Extract:
BRIEF DESCRIPTION OF THE DRAWINGS

Implementations of the present technology will now be described, by way of example only, with reference to the attached figures.

FIG. 1 is a schematic view of an embodiment of a cathode of a metal-air battery.

FIG. 2 is a scanning electron microscope (SEM) image of a carbon nanotube film.

FIG. 3 is a schematic view of another embodiment of the cathode of the metal-air battery.

FIG. 4 is a schematic view of yet another embodiment of the cathode of the metal-air battery.

FIG. 5 is a photograph of a carbon nanotube paper.

FIG. 6 is a schematic view of an embodiment of the metal-air battery.

FIG. 7 is a transmission electron microscopy (TEM) image of the cathode containing ruthenium (Ru) catalyst of the metal-air battery.

FIG. 8 is an SEM image of the cathode containing Ru catalyst of the metal-air battery after being discharged.

FIG. 9 is a discharge curve of the metal-air battery using the cathode of FIG. 7 and FIG. 8.

FIG. 10 is a TEM image of the cathode containing palladium (Pd) catalyst of the metal-air battery.

FIG. 11 is an SEM image of the cathode containing Pd catalyst of the metal-air battery after being discharged.

FIG. 12 is a discharge curve of the metal-air battery using the cathode of FIG. 10 and FIG. 11.

Exercise aim:
Write out the figure descriptions between "FIG. 5 is a" and "and FIG. 8.", inclusive, swapping "carbon nanotube paper" for "carbon nanotube sheet". The lines have nothing to do with the figure descriptions.

Extracted material:
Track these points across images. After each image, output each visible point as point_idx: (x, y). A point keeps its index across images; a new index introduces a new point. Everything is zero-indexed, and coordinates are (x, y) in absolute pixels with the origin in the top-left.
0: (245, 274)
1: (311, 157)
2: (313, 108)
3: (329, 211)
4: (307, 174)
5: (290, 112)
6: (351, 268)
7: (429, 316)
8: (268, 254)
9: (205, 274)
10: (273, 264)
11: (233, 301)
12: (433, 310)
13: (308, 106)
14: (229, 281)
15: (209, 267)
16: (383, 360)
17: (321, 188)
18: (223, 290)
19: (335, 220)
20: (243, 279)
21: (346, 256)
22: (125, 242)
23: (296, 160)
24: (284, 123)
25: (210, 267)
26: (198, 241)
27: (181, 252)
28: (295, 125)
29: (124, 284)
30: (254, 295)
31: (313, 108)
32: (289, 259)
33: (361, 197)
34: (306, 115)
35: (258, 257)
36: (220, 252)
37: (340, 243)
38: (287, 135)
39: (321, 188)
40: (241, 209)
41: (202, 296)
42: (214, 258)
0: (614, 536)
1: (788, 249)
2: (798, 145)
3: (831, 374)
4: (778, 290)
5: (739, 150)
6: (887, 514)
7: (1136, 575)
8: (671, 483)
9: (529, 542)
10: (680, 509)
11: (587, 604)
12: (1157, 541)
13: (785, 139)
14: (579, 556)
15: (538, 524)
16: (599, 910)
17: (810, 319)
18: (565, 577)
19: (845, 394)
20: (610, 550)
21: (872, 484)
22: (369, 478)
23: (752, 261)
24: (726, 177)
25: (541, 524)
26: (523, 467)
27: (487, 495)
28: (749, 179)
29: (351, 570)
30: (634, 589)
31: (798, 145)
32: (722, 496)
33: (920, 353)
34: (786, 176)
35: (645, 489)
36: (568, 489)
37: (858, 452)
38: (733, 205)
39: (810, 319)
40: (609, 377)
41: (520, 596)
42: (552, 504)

In response:
FIG. 5 is a photograph of a carbon nanotube sheet.

FIG. 6 is a schematic view of an embodiment of the metal-air battery.

FIG. 7 is a transmission electron microscopy (TEM) image of the cathode containing ruthenium (Ru) catalyst of the metal-air battery.

FIG. 8 is an SEM image of the cathode containing Ru catalyst of the metal-air battery after being discharged.

FIG. 9 is a discharge curve of the metal-air battery using the cathode of FIG. 7 and FIG. 8.